▶ **Text to read**:
This section gives a brief overview, introduces the data used for the course, and offers a refresher for tidy data manipulation and visualization.
1.1 Overview
This course covers several topics, which everyone working more intently with the tidyverse
almost inevitably needs to deal with at some point or another.
The topics are organized in chapters that contain mostly R code with output and text.
In each section, exercises are provided.
Each subsection corresponds to an R script in the script
directory in the sister repository on GitHub.
For example, the code from the next section 1.2 can be found in 12-intro.R
.
Clone or download the repository and open the R-workshop.Rproj
file to run the script.
(It is important to open the .Rproj
file and not only the .R
scripts.)
Function basics
structuring the code to avoid too much copy-pasting
Using functions to structure code. This part is independent of the subsequent section.
- We begin with how to define and execute a function
- Discussion of a function’s arguments (from both the developers’ and the users’ perspective)
- A few words on function design
Simple iteration
processing multiple files that contain different parts of the same dataset
This part introduces iteration and is independent of the previous section.

▶ **Exercise brief**:
Please answer these from the course overview:
(a) In which file is the code from section 1.2 found?
(b) Which file should be opened to run the script?
(c) According to the "Simple iteration" heading, what kind of processing is covered?

▶ **Stored records**:
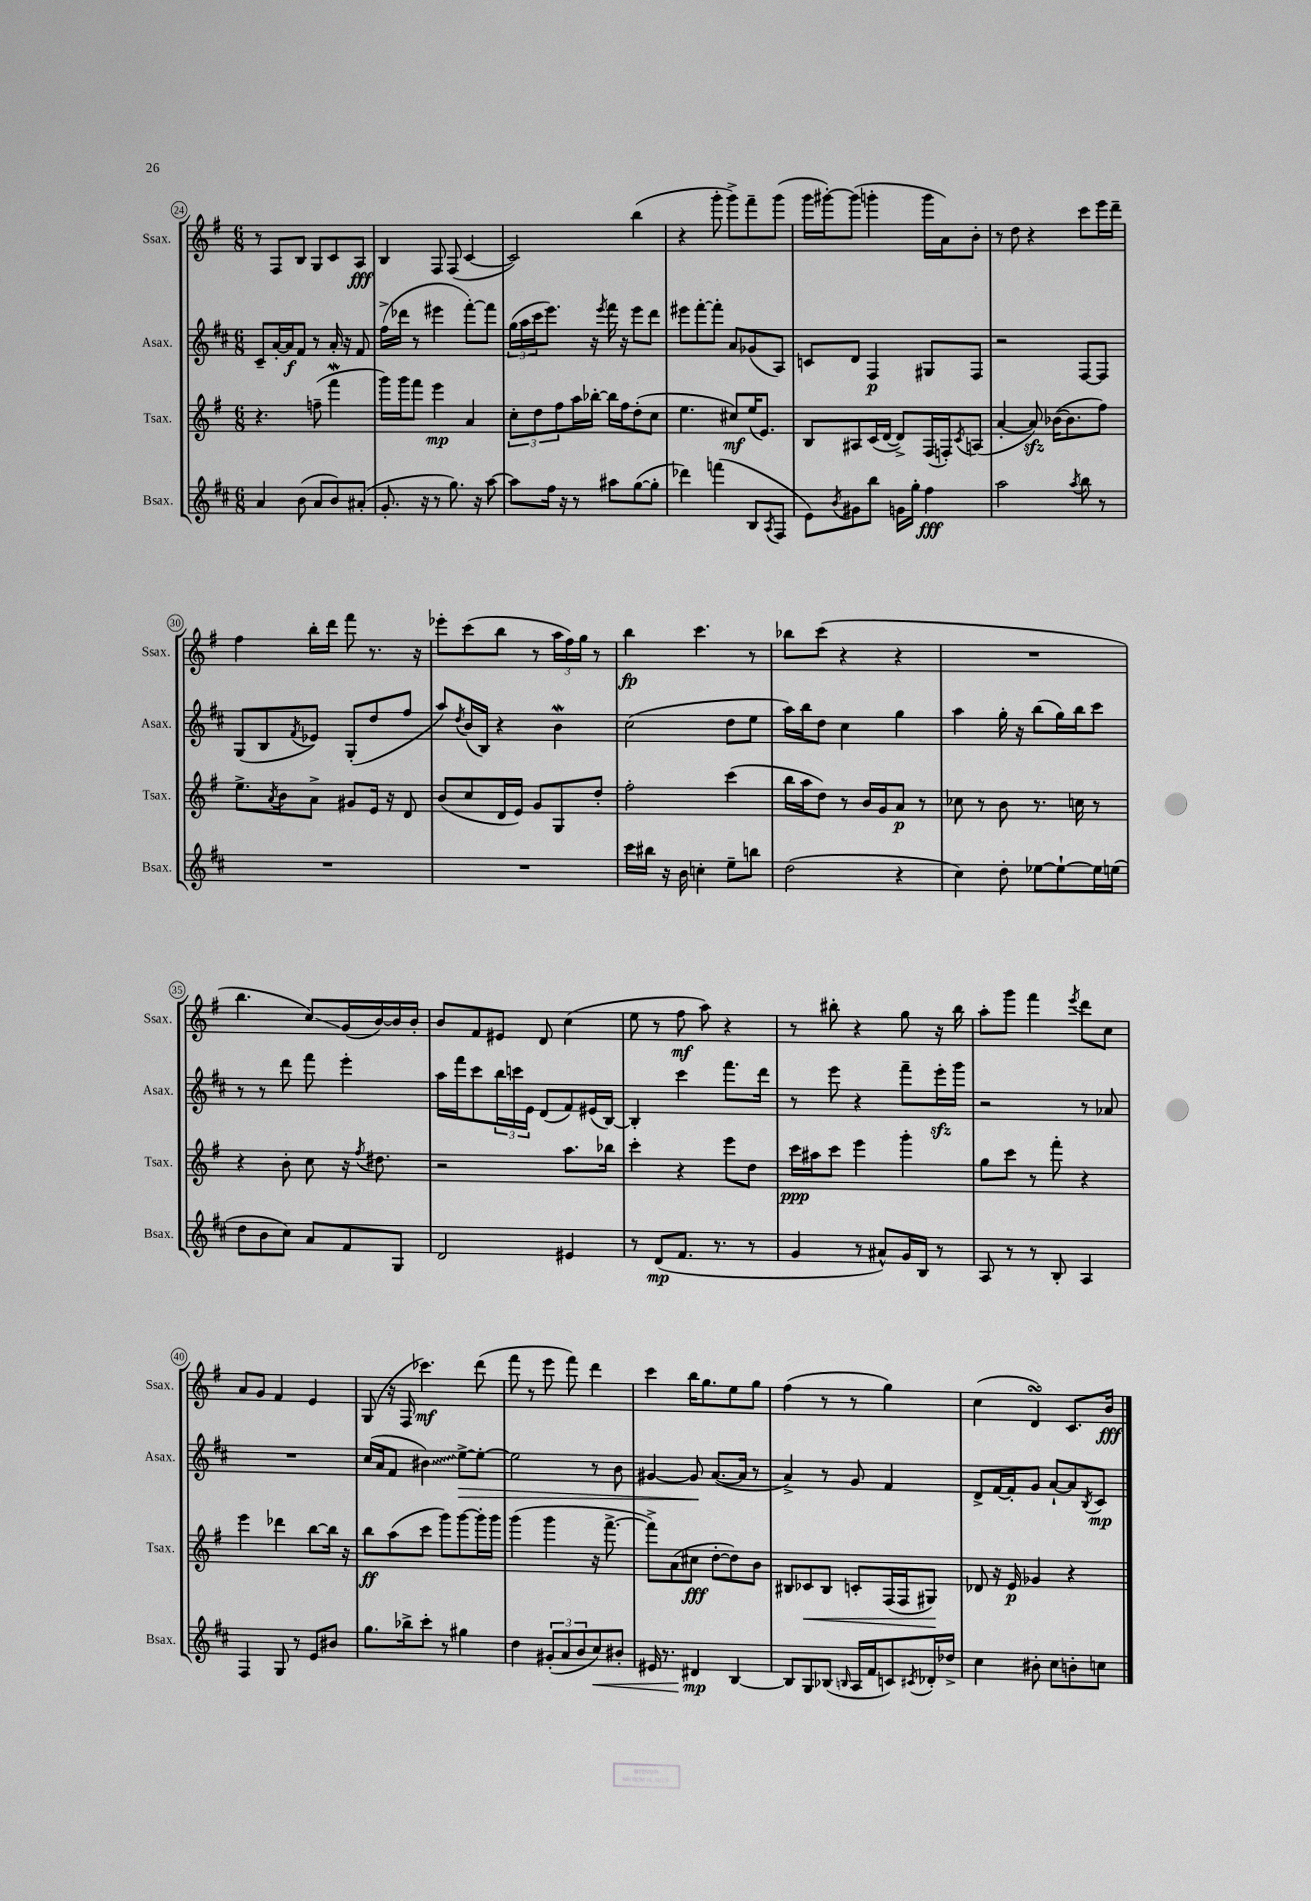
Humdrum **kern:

**kern	**kern	**kern	**kern
*staff4	*staff3	*staff2	*staff1
*clefG2	*clefG2	*clefG2	*clefG2
*k[f#c#]	*k[f#]	*k[f#c#]	*k[f#]
*M6/8	*M6/8	*M6/8	*M6/8
4a/	4.r	8c#~/L	8r
.	.	[16a'/L	8F#/L
.	.	16a/]J	.
(8b\	.	8f#/J	8B/J
8a/L	(8ff~\	8r	8G/L
8b/)	4fff#\	16a'/	8c/
.	.	16r	.
(8a#'/J	.	8f#/	8A/J
=	=	=	=
8.g'/	16ggg\LL)	(16ff#^\LL	4B/
.	16ggg\J	16ddd-\JJ	.
.	8fff#\J	8r	.
16r	.	.	.
8r	4eee\	4eee#\	8F#/
8.gg\)	.	.	(8F#/
.	4a/	[8fff#'\L)	[4c/
16r	.	.	.
[8aa\	.	8fff#\]J	.
=	=	=	=
8aa\]L	12cc'\L	(24gg\LL	2c/])
.	.	24aa\	.
.	12dd\	24ccc#\J	.
16ff#\Jk	.	8.eee\J)	.
.	12ff#\	.	.
16r	.	.	.
8r	16aa\L	.	.
.	[16bb-'\JJ	16r	.
.	.	8qeee/	.
8aa#\L	16bb-\]LL	16fff#\	.
.	16ff#\J	16r	.
([8gg\	(8dd'\	8eee\L	(4bb\
8gg'\]J	8cc\J	8ddd\J	.
=	=	=	=
4ddd-\)	4.ee\	8eee#\L	4r
.	.	[8fff#'\	.
(4fff\	.	8fff#'\]J	8ggg'\
.	8cc#/L)	8a/L	8ggg^\L)
8B/L	(16ee/K	(8g-/	8fff#~\
.	8.e/J)	.	.
8qA/	.	.	.
8F#/J	.	8A/J)	(8ggg\J
=	=	=	=
8e\L)	8B/L	8c/L	16ggg\LL
.	.	.	[16ggg#'\J)
8qb/	.	.	.
8g#\	8A#/	8d/J	(8ggg#\]J
8bb\J	(16c/L	4F#/	4ggg'\
.	[16d/JJ	.	.
16g\LL	8d^/]L)	.	.
16gg'\JJ	.	.	.
4ff#\	(16F#/L	8G#/L	16ggg\LL
.	16F'/J)	.	16a\J)
.	8qc/	.	.
.	(8A/J	8F#/J	8b'\J
=	=	=	=
2aa\	[4a'/	2r	8r
.	.	.	8dd\
.	8a/])	.	4r
.	([16b-\LK	.	.
.	8.b-\]	.	.
8qaa/	.	.	.
8bb\	.	[8F#/L	8ccc\L
8r	8ff#\J)	8F#/]J	16eee\L
.	.	.	16ddd~\JJ
=	=	=	=
2.r	8.ee^\L	(8G/L	4ff#\
.	.	8B/	.
.	8qa/	.	.
.	16b\k	.	.
.	.	8qf#/	.
.	8a^\J	8e-/J)	16bb'\LL
.	.	.	16ddd\JJ
.	8g#/L	(8G'/L	8fff#\
.	16e/Jk	8dd/	8.r
.	16r	.	.
.	8d/	8ff#/J	.
.	.	.	16r
=	=	=	=
2.r	(8b/L	8aa/L)	8eee-'\L
.	.	8qdd/	.
.	8cc/	(16b/L	(8ccc\
.	.	16B/JJ)	.
.	16d/L	4r	8bb\J
.	16e/JJ)	.	.
.	8g/L	.	8r
.	8G/	4b\	24aa\LL
.	.	.	24ff#\)
.	.	.	24gg\JJ
.	8dd'/J	.	8r
=	=	=	=
16ccc#\LL	2ff#'\	(2cc#\	4bb\
16bb#\JJ	.	.	.
16r	.	.	.
16b\	.	.	.
4cc'\	.	.	4.ccc\
8ee~\L	(4ccc\	8dd\L	.
8bb\J	.	8ee\J	8r
=	=	=	=
(2dd\	16bb\LL	16aa\LL)	8bb-\L
.	16aa\J	16bb\J	.
.	8dd\J)	8dd\J	(8ccc\J
.	8r	4cc#\	4r
.	16b/LL	.	.
.	16g/J	.	.
4r	8a/J	4gg\	4r
.	8r	.	.
=	=	=	=
4cc#\)	8cc-\	4aa\	2.r
.	8r	.	.
8dd'\	8b\	16gg'\	.
.	.	16r	.
[8ee-\L	8.r	(8bb\L	.
8ee-`\_	.	16gg\L)	.
.	16cc\	16bb\J	.
16ee-\]L	8r	8ccc#\J	.
(16ee\JJ	.	.	.
=	=	=	=
8dd\L	4r	8r	4.bb\
8b\	.	8r	.
8cc#\J)	8b'\	8ddd\	.
8a/L	8cc\	8fff#\	8cc/L)
8f#/	16r	4eee'\	(16g/L
.	8qff#/	.	.
.	8.dd#\	.	[16b/)
8G/J	.	.	16b/]
.	.	.	16b'/JJ
=	=	=	=
2d/	2r	16aa\LL	8b/L
.	.	16fff#\J	.
.	.	8ccc#\	8f#/
.	.	24bb\L	8e#/J
.	.	24ccc\	.
.	.	24e\JJ	.
.	.	(8d/L	8d/
4e#/	8.aa\L	8f#/)	(4cc\
.	.	(16e#/L	.
.	16bb-\Jk	[16B/JJ)	.
=	=	=	=
8r	4ccc'\	4B'/]	8ee\
(8d/L	.	.	8r
8.f#/J	4r	4ccc#\	8ff#\
.	.	.	8aa\)
8.r	.	.	.
.	8eee\L	8.fff#\L	4r
8r	8dd\J	.	.
.	.	16ddd\Jk	.
=	=	=	=
4g/	16ccc\LL	8r	8r
.	16aa#\J	.	.
.	8ccc\J	8eee\	8bb#'\
8r	4eee\	4r	4r
8a#^^/L)	.	.	.
16g/L	4ggg'\	8fff#~\L	8gg\
16B/JJ	.	.	.
8r	.	16eee'\L	16r
.	.	16ggg\JJ	16bb#\
=	=	=	=
8A/	8gg\L	2r	8aa'\L
8r	8ccc\J	.	8ggg\J
8r	8r	.	4fff#\
8B'/	8fff#'\	.	.
.	.	.	8qeee/
4A/	4r	8r	8ddd\L
.	.	8a-/	8cc\J
=	=	=	=
4F#/	4eee\	2.r	8a/L
.	.	.	8g/J
8G/	4ddd-\	.	4f#/
8r	.	.	.
8e/L	[8bb\L	.	4e/
8b#/J	16bb\]Jk	.	.
.	16r	.	.
=	=	=	=
8.gg\L	8bb\L	(16cc#/LL	(8G/
.	.	16a/J	.
.	(8aa\	8f#/J	16r
16bb-^\k	.	.	16F#/
8ccc#'\J	8ccc\J	4b#\)	4.ccc-\)
8r	8ggg\L)	.	.
4gg#\	[8ggg\	[8ee^\L	.
.	16ggg'\]L	8ee'\_J	(8ddd\
.	16ggg\JJ	.	.
=	=	=	=
4dd\	(4ggg\	2ee\]	8fff#\
.	.	.	8r
(12g#'/L	4ggg\	.	8eee\
12a/	.	.	.
.	.	.	8fff#\)
12b/	.	.	.
8cc#/)	16r	8r	4ddd\
.	[8.fff#^\	.	.
8b#'/J	.	8b\	.
=	=	=	=
16e#/	8fff#^\]L)	[4g#/	4ccc\
8.r	.	.	.
.	(8a\	.	.
4d#/	8cc#\J	8g#/]	16bb\LK
.	.	.	8.gg\
.	[8dd'\L	([8.a/L	.
[4B/	8dd\])	.	8ee\
.	.	16a/]Jk	.
.	8b\J	8r	8gg\J
=	=	=	=
8B/]L	8B#/L	4a^/)	(4ff#\
8G/	8c-/	.	.
(8B-/J	8B#/J	8r	8r
16qqB/	.	.	.
16A/LL	8c'/L	8g/	8r
16f#/J	.	.	.
8c/)	(16F#/L	4f#/	4gg\)
.	16F#/J	.	.
8qc#/	.	.	.
16d-'/L	8G#/J)	.	.
16dd-^/JJ	.	.	.
=	=	=	=
4cc#\	8d-/	8d^/L	(4cc\
.	16r	[16f#/L	.
.	16e/	16f#'/]J	.
8b#'\	4g-/	8g/J	4d/)
8cc#\L	.	[8a`/L	.
8b'\	4r	8a/]	8.c/L
.	.	8qB/	.
8cc\J	.	8c#/J	.
.	.	.	16b/Jk
==	==	==	==
*-	*-	*-	*-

▶ **Reply**:
(a) 12-intro.R
(b) R-workshop.Rproj
(c) Processing multiple files that contain different parts of the same dataset.